Zurück aber zum heutigen Geschehen. Tatsächlich war ich etwas hin und hergerissen. Ich stellte mehrfach sicher das mein Stativ gut und richtig nivelliert war, denn immer wieder erwischte ich mich dabei, wie mein Objektiv in Lichtgeschwindigkeit von dem Quemao Spektakel rüber zur Misteriosa schwenkte und hoffte dabei am jeweils anderen Spot nichts zu verpassen. Einfach unfassbar sauber und extrem groß liefen die Misteriosa Wellen, wegschauen unmöglich. Wirklich gute Fotos auf diese Art und Weise erzielen, fast ebenso unmöglich. Das Objektiv blieb nun auf Quemao gerichtet und nur mein Blick wanderte immer wieder über die rechte Schulter sobald ein weiteres Riesenset einrollte.

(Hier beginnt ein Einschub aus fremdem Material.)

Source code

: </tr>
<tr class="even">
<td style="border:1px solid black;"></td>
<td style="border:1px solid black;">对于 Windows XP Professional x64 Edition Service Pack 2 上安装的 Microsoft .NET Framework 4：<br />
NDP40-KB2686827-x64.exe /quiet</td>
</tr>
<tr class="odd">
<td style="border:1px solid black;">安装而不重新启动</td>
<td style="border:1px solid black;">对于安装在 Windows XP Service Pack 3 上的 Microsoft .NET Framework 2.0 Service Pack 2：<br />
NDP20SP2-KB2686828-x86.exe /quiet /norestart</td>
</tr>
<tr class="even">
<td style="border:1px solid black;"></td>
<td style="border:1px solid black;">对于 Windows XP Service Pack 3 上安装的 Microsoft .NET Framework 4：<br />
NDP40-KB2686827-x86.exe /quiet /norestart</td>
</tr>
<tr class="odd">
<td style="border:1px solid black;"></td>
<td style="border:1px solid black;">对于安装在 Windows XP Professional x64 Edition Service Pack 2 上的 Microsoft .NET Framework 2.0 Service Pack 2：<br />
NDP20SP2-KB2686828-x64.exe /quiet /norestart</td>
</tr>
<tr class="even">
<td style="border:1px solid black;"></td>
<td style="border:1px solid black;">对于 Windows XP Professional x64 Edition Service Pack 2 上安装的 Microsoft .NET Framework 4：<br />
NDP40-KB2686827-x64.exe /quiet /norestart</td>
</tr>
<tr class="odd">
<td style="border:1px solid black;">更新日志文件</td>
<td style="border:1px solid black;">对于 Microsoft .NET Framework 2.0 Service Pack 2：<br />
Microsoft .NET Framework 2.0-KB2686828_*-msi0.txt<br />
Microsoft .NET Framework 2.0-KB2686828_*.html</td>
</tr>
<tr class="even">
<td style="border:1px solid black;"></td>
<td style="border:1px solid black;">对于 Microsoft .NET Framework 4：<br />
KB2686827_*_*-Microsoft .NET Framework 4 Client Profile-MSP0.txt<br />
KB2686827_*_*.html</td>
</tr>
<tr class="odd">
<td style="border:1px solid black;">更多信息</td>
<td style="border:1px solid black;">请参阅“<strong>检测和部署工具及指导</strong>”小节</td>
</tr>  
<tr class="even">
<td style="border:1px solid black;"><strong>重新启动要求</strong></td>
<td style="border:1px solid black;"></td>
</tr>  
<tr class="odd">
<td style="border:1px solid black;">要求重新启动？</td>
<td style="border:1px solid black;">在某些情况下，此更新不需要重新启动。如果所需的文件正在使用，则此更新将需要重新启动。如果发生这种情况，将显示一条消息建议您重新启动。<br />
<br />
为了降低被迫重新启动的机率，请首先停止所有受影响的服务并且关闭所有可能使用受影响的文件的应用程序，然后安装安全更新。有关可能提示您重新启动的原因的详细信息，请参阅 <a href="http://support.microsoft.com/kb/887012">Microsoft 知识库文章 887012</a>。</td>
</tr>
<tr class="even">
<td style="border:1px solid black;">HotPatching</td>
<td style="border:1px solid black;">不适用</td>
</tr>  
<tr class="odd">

Vielleicht, ja vielleicht, fahre ich später noch kurz rüber, am Club La Santa, dem Sporthotel mit riesigem Sportangebot und Trainingslager unzähliger Triathleten, Rad- und Wassersportler und fotografiere. Daraus wurde aber nichts. Zu gut, zu atemberaubend war das, was in Quemao geboten wurde.
Zudem ließ die Wellenqualität bis zum frühen nachmittag deutlich nach und die Entscheidung der Quemao Class Organisation, das Event während dieser Wellenphase nicht zu starten wurde immer nachvollziehbarer.
Nur sehr langsam setzte ich mein Fahrzeug in Bewegung, im Schritttempo ging es zum Ortsausgang, nicht wenige Radsportler passierten mich dabei, während mein Blick immer wieder kurz in den Rückspiegel und durch die engen Gassen aufs Wasser fiel, um sicher zu gehen nicht doch noch etwas zu verpassen.
Jetzt heißt es erstmal wieder warten, Wellenkarten studieren und auf die nächsten Wellenberge hoffen. Bis dahin werde ich mich wider an der geliebten Ostküste ins Wasser stürzen, die Küste auf und abfahren, immer auf der Suche nach dem Tagesaktuell besten Spot.